Dan wrezzzz...orang itu kembali kabur ngambek dan mengumpat lagi setelah ia sudah membuat cemilan, menggoreng lauk, memasak nasi untuk orang itu. Ia ditinggal, orang itu mendekam dan tidak mau peduli pada apapun lagi. Mau hujan petir menyambar sekalipun tak bisa membuat orang itu tersentuh hatinya pada kondisi di sekitarnya, ego tinggi juga hati keras di atas segalanya.

Orang itu tak peduli, pun juga mungkin tidak merasa berdosa telah menyakiti hati seorang perempuan bahkan meninggalkan kewajiban lima waktu saja dia sudah lama sanggup melakukannya.

Hujan pun benar-benar turun, bertambah deras, disertai angin kencang dan juga petir..

Apakah orang itu akan peduli pada dirinya, hati orang lain, juga makhluk hidup berkaki empat yang baru beranak yang orang itu putuskan untuk selamatkan dan menjadi tanggungjawab orang itu.
Kenyataannya, orang itu tetap membenamkan diri di benda kotak beroda, membiarkan waktu panggilan menghadap Sang Pencipta berlalu berganti ke panggilan waktu yang selanjutnya. Membiarkan dengan tidak memeriksa makhluk hidup berkaki empat itu apakah tidak terkena banyak tampias air hujan. Tak peduli tanggungjawab itu jadi terlimpahkan ke ia yang orang itu sakiti hatinya, ia yang kena mengurus, membersihkan, serta memindahkan sementara untuk menyelamatkan anabul2 dari hujan dan kedinginan. Apakah ada rasa syukur, terimakasih juga penghargaan?
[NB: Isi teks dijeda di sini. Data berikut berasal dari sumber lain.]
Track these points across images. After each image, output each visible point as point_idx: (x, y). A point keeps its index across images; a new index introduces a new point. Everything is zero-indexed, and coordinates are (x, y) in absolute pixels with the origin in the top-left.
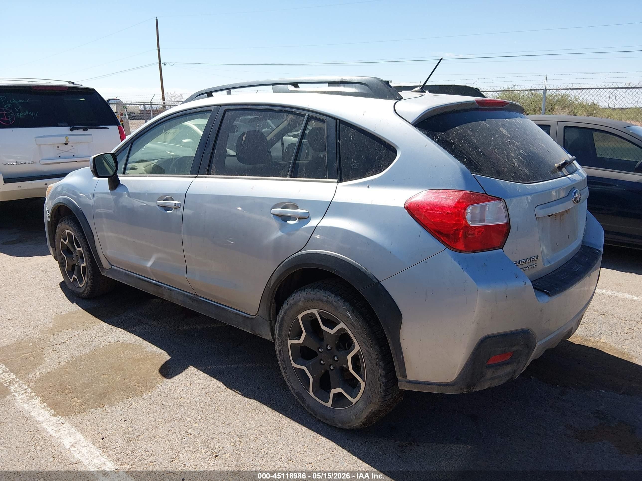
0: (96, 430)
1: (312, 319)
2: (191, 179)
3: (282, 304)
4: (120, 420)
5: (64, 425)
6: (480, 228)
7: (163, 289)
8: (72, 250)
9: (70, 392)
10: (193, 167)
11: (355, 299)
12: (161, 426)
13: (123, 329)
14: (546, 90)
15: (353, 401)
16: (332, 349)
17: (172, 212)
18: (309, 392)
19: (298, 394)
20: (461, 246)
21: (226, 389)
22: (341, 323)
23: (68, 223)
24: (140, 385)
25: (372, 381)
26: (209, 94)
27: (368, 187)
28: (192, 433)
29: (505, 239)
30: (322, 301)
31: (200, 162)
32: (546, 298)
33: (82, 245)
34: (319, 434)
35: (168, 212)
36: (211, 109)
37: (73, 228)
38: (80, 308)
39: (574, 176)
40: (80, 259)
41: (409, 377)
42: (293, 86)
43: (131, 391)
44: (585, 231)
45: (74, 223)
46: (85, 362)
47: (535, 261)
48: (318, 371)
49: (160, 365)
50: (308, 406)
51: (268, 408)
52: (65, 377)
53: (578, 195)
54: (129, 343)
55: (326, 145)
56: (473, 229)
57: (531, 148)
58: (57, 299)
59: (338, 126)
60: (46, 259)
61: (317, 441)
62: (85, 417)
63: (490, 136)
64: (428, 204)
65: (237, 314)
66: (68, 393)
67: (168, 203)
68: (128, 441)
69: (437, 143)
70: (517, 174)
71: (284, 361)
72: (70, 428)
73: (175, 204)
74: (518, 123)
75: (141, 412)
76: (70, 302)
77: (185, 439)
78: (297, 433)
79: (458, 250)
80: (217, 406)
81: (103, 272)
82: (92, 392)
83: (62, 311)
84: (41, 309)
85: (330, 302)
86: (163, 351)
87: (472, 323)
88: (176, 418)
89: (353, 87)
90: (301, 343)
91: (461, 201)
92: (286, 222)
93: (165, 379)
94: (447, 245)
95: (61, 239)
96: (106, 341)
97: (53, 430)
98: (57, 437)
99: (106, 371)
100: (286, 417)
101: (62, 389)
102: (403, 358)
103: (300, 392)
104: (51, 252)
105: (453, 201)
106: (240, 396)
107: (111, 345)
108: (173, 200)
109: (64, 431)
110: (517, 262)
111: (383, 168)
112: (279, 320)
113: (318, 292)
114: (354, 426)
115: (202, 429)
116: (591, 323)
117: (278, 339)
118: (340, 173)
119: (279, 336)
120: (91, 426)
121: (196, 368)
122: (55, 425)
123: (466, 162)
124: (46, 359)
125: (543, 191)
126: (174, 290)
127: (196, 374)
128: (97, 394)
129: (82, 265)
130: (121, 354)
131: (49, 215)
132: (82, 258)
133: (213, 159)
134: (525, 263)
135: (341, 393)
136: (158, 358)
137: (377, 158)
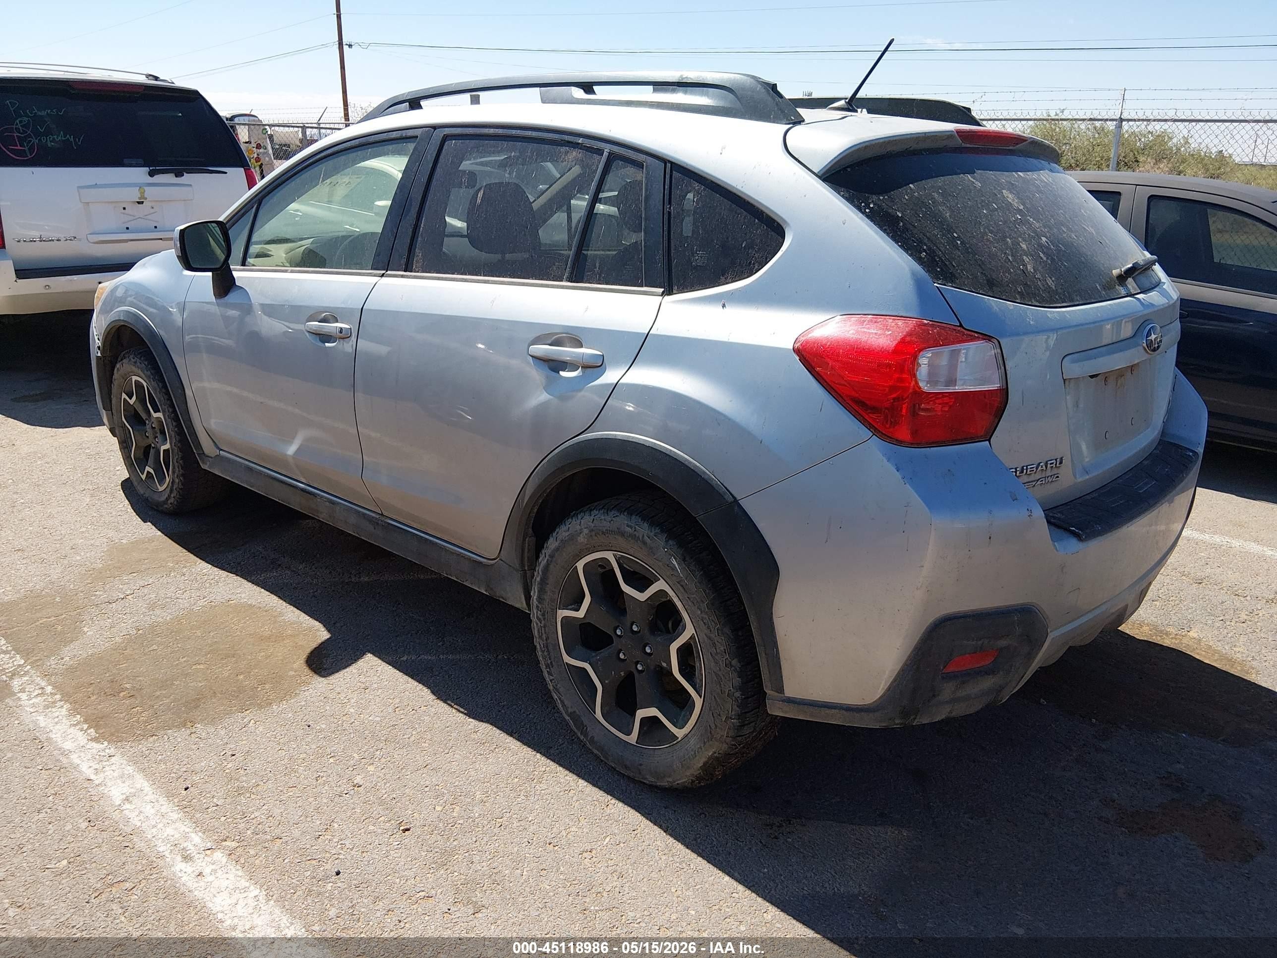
0: (174, 771)
1: (604, 570)
2: (374, 280)
3: (547, 539)
4: (222, 754)
5: (113, 759)
6: (946, 396)
7: (319, 500)
8: (144, 416)
9: (129, 695)
10: (379, 255)
11: (690, 533)
12: (302, 768)
13: (241, 577)
14: (1121, 120)
15: (679, 733)
16: (641, 632)
17: (336, 345)
18: (595, 714)
19: (572, 715)
20: (904, 433)
21: (435, 701)
22: (660, 579)
23: (135, 362)
24: (267, 686)
25: (716, 696)
26: (414, 103)
27: (724, 306)
28: (361, 783)
29: (997, 421)
30: (623, 534)
31: (392, 246)
32: (1073, 544)
33: (163, 406)
34: (611, 795)
35: (327, 344)
36: (415, 134)
37: (146, 372)
38: (159, 533)
39: (1150, 295)
40: (158, 435)
41: (789, 692)
42: (582, 91)
43: (249, 698)
44: (1169, 412)
45: (146, 363)
46: (162, 639)
47: (1056, 469)
48: (613, 673)
49: (309, 650)
50: (592, 741)
51: (515, 741)
52: (121, 666)
53: (1156, 336)
54: (250, 605)
55: (643, 216)
56: (931, 398)
57: (1065, 235)
58: (114, 513)
59: (668, 176)
60: (98, 433)
61: (605, 808)
62: (155, 746)
63: (980, 206)
64: (840, 343)
65: (459, 555)
66: (124, 698)
67: (326, 327)
68: (236, 794)
69: (868, 216)
70: (1029, 286)
71: (548, 651)
72: (123, 766)
73: (341, 329)
74: (1042, 181)
75: (264, 740)
76: (140, 520)
77: (347, 795)
78: (567, 792)
79: (897, 440)
80: (414, 733)
81: (203, 463)
82: (172, 697)
83: (123, 537)
84: (83, 532)
85: (638, 537)
86: (317, 623)
87: (917, 589)
88: (332, 754)
89: (702, 94)
90: (582, 616)
91: (908, 339)
92: (559, 373)
93: (316, 677)
94: (875, 429)
95: (123, 394)
96: (205, 599)
97: (92, 769)
98: (97, 782)
99: (203, 657)
100: (549, 761)
101: (114, 690)
102: (779, 654)
103: (577, 711)
104: (105, 420)
105: (892, 340)
106: (461, 715)
107: (215, 606)
108: (337, 321)
109: (113, 770)
110: (1018, 469)
111: (756, 267)
112: (540, 570)
113: (616, 516)
114: (678, 782)
115: (382, 776)
116: (1174, 598)
117: (537, 607)
118: (669, 275)
119: (539, 602)
120: (165, 764)
121: (380, 658)
122: (95, 759)
123: (926, 259)
124: (85, 629)
125: (1082, 325)
126: (339, 503)
127: (378, 669)
128: (180, 702)
129: (163, 448)
130: (233, 626)
131: (100, 344)
132: (163, 432)
133: (418, 238)
134: (1035, 473)
135: (655, 718)
136: (305, 635)
137: (743, 246)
Orang itu terus disana, terus membiarkan terlewati kewajiban-kewajiban utamanya pada Sang Maha Pencipta terlewati, masa bodoh pada usaha ia yang telah menyiapkannya makanan sederhana, ia tolak dengan pergi keluar membeli makanan sendiri.

Ketegangan, kekakuan, drama kebocahan yang tidak penting itu terus berlanjut, lamaaa sekali hingga berjam-jam dan hari sudah berganti, terus saja orang itu pendam hingga pagi, masih terus saja hingga siang hingga hingga sesuka suka hati orang itu, hanya karena sebatas perkara ia memandang tindakan respon ajaib dari orang itu.